▶ **INPUT FOR THIS TASK**:
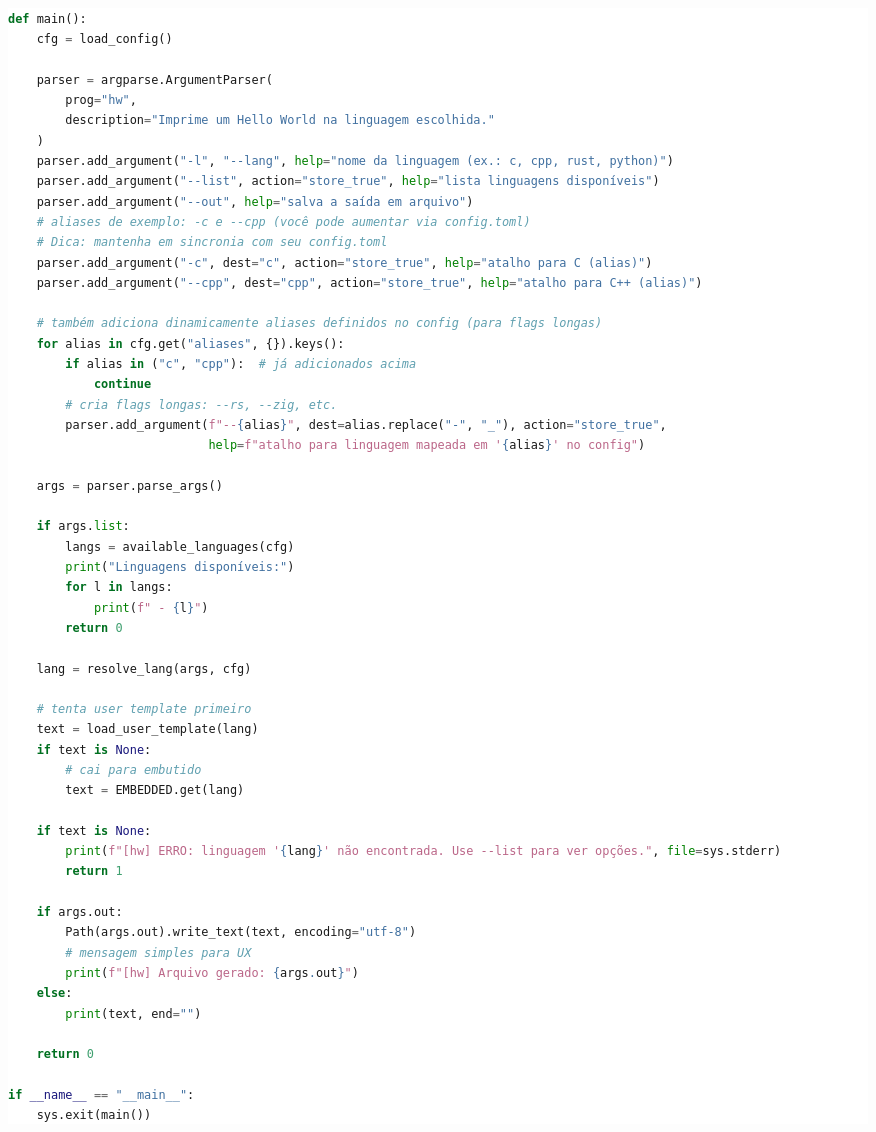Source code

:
 ```python
def main():
    cfg = load_config()

    parser = argparse.ArgumentParser(
        prog="hw",
        description="Imprime um Hello World na linguagem escolhida."
    )
    parser.add_argument("-l", "--lang", help="nome da linguagem (ex.: c, cpp, rust, python)")
    parser.add_argument("--list", action="store_true", help="lista linguagens disponíveis")
    parser.add_argument("--out", help="salva a saída em arquivo")
    # aliases de exemplo: -c e --cpp (você pode aumentar via config.toml)
    # Dica: mantenha em sincronia com seu config.toml
    parser.add_argument("-c", dest="c", action="store_true", help="atalho para C (alias)")
    parser.add_argument("--cpp", dest="cpp", action="store_true", help="atalho para C++ (alias)")

    # também adiciona dinamicamente aliases definidos no config (para flags longas)
    for alias in cfg.get("aliases", {}).keys():
        if alias in ("c", "cpp"):  # já adicionados acima
            continue
        # cria flags longas: --rs, --zig, etc.
        parser.add_argument(f"--{alias}", dest=alias.replace("-", "_"), action="store_true",
                            help=f"atalho para linguagem mapeada em '{alias}' no config")

    args = parser.parse_args()

    if args.list:
        langs = available_languages(cfg)
        print("Linguagens disponíveis:")
        for l in langs:
            print(f" - {l}")
        return 0

    lang = resolve_lang(args, cfg)

    # tenta user template primeiro
    text = load_user_template(lang)
    if text is None:
        # cai para embutido
        text = EMBEDDED.get(lang)

    if text is None:
        print(f"[hw] ERRO: linguagem '{lang}' não encontrada. Use --list para ver opções.", file=sys.stderr)
        return 1

    if args.out:
        Path(args.out).write_text(text, encoding="utf-8")
        # mensagem simples para UX
        print(f"[hw] Arquivo gerado: {args.out}")
    else:
        print(text, end="")

    return 0

if __name__ == "__main__":
    sys.exit(main())
```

▶ **EXERCISE DESCRIPTION**: Among the lines of the data above, find those with the word "list" and show them.

▶ **WRITTEN RESPONSE**:
    parser.add_argument("--list", action="store_true", help="lista linguagens disponíveis")
    if args.list:
        print(f"[hw] ERRO: linguagem '{lang}' não encontrada. Use --list para ver opções.", file=sys.stderr)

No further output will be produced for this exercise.